══ Data for review
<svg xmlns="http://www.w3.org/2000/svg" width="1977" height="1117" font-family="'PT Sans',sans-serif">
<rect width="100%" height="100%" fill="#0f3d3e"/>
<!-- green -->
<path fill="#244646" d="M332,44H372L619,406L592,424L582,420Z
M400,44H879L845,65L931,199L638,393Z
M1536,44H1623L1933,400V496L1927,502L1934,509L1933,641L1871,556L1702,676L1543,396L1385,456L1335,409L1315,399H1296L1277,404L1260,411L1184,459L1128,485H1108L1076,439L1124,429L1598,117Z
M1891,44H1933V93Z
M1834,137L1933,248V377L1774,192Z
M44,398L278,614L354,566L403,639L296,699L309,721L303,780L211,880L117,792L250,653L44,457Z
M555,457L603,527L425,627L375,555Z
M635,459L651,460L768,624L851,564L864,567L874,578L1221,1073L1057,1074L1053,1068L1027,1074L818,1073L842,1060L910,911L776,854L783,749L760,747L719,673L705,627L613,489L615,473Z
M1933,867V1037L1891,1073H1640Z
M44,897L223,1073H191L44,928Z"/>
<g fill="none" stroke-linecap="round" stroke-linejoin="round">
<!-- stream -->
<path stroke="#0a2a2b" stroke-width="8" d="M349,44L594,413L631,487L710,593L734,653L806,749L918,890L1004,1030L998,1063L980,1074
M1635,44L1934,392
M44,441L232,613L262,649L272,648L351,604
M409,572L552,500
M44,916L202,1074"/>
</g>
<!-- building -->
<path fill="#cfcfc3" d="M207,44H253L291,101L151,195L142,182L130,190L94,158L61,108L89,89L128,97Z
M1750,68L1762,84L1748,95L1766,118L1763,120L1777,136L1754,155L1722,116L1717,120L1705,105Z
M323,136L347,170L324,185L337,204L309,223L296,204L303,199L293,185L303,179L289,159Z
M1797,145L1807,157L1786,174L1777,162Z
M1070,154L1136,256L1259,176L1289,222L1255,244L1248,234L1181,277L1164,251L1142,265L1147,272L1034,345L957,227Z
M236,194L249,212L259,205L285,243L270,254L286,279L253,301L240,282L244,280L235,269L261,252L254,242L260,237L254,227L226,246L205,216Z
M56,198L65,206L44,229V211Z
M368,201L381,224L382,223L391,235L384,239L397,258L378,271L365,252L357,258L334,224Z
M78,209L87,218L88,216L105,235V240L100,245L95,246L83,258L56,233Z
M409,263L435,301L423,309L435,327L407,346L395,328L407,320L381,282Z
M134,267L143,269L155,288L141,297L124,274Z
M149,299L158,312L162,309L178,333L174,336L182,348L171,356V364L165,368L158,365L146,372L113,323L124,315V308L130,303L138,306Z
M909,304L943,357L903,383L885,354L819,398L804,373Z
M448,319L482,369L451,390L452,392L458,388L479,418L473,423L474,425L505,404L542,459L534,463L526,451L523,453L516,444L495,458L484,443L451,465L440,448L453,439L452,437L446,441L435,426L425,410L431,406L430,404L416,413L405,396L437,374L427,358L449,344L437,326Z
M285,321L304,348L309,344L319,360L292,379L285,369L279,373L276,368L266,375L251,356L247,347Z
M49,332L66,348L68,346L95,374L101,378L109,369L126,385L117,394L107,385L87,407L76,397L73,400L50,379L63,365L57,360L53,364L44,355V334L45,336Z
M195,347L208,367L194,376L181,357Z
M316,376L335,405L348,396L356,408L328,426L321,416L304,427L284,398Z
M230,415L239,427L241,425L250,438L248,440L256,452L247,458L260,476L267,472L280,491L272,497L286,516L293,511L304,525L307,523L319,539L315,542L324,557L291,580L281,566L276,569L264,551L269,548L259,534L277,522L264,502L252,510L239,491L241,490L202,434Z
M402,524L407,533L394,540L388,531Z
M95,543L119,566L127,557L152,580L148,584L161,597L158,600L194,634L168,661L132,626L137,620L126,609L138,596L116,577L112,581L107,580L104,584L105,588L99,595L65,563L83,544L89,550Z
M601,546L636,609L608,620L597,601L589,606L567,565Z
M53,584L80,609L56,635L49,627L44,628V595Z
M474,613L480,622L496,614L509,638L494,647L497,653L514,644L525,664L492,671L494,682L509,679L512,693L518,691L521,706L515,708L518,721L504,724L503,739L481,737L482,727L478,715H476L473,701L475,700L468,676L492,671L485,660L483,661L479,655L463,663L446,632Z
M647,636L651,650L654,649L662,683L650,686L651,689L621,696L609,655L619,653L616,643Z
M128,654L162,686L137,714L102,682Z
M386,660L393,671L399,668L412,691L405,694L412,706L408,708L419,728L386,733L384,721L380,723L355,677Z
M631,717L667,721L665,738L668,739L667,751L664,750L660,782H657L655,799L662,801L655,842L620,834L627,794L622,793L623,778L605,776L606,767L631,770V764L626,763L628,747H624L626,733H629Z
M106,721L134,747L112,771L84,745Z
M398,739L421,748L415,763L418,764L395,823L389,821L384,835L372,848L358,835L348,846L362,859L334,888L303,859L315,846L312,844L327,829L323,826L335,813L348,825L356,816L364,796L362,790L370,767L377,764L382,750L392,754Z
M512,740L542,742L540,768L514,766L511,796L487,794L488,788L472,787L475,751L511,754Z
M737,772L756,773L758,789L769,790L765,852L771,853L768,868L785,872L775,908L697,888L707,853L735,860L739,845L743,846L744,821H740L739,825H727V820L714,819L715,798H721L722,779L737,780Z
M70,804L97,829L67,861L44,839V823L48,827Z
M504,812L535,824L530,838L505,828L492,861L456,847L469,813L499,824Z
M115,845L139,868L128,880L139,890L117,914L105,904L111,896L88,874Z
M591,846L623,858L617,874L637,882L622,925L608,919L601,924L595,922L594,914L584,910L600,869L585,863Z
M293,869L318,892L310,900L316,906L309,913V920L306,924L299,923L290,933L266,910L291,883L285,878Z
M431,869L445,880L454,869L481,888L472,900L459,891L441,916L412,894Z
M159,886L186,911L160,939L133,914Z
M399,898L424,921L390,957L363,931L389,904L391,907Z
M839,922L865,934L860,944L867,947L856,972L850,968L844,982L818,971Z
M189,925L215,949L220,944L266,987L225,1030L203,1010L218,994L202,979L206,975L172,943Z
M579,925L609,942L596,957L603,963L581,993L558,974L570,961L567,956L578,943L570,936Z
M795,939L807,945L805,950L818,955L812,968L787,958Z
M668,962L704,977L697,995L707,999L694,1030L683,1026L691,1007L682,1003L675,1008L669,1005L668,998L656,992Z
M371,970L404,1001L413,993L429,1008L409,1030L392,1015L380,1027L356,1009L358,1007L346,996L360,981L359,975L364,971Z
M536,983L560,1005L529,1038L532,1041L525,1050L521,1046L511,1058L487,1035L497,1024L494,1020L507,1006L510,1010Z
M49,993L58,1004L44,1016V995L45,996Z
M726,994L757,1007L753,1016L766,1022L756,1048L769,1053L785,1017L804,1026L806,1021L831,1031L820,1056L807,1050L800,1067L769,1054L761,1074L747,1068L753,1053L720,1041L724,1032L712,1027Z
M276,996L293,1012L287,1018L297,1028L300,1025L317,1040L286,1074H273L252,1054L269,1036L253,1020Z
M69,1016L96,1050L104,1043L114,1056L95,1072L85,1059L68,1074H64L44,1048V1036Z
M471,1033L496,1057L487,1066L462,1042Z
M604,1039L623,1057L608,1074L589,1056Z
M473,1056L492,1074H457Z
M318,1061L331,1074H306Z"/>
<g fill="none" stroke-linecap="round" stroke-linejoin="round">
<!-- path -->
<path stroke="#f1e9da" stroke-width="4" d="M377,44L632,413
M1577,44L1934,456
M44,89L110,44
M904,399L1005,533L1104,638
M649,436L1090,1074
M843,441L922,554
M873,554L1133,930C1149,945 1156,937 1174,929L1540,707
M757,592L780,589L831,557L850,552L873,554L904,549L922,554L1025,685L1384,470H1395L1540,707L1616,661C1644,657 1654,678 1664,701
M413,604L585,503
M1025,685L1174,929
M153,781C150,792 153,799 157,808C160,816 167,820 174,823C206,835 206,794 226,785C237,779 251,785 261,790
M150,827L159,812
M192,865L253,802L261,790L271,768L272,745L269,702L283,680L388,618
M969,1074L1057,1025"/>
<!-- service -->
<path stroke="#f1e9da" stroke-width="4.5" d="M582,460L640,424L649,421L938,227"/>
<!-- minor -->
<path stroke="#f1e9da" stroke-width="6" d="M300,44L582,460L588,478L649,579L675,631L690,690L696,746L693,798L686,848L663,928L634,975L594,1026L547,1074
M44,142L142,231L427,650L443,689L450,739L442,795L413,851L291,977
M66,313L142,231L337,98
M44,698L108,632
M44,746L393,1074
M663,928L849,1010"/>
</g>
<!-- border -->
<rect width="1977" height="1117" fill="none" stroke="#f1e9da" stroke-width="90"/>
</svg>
════
# Exercise:
What is needed is an exact copy of the lines from the one containing "M471,1033L496,1057L487,1066L462,1042Z" through the last line of the records, and nothing else.

# Response:
M471,1033L496,1057L487,1066L462,1042Z
M604,1039L623,1057L608,1074L589,1056Z
M473,1056L492,1074H457Z
M318,1061L331,1074H306Z"/>
<g fill="none" stroke-linecap="round" stroke-linejoin="round">
<!-- path -->
<path stroke="#f1e9da" stroke-width="4" d="M377,44L632,413
M1577,44L1934,456
M44,89L110,44
M904,399L1005,533L1104,638
M649,436L1090,1074
M843,441L922,554
M873,554L1133,930C1149,945 1156,937 1174,929L1540,707
M757,592L780,589L831,557L850,552L873,554L904,549L922,554L1025,685L1384,470H1395L1540,707L1616,661C1644,657 1654,678 1664,701
M413,604L585,503
M1025,685L1174,929
M153,781C150,792 153,799 157,808C160,816 167,820 174,823C206,835 206,794 226,785C237,779 251,785 261,790
M150,827L159,812
M192,865L253,802L261,790L271,768L272,745L269,702L283,680L388,618
M969,1074L1057,1025"/>
<!-- service -->
<path stroke="#f1e9da" stroke-width="4.5" d="M582,460L640,424L649,421L938,227"/>
<!-- minor -->
<path stroke="#f1e9da" stroke-width="6" d="M300,44L582,460L588,478L649,579L675,631L690,690L696,746L693,798L686,848L663,928L634,975L594,1026L547,1074
M44,142L142,231L427,650L443,689L450,739L442,795L413,851L291,977
M66,313L142,231L337,98
M44,698L108,632
M44,746L393,1074
M663,928L849,1010"/>
</g>
<!-- border -->
<rect width="1977" height="1117" fill="none" stroke="#f1e9da" stroke-width="90"/>
</svg>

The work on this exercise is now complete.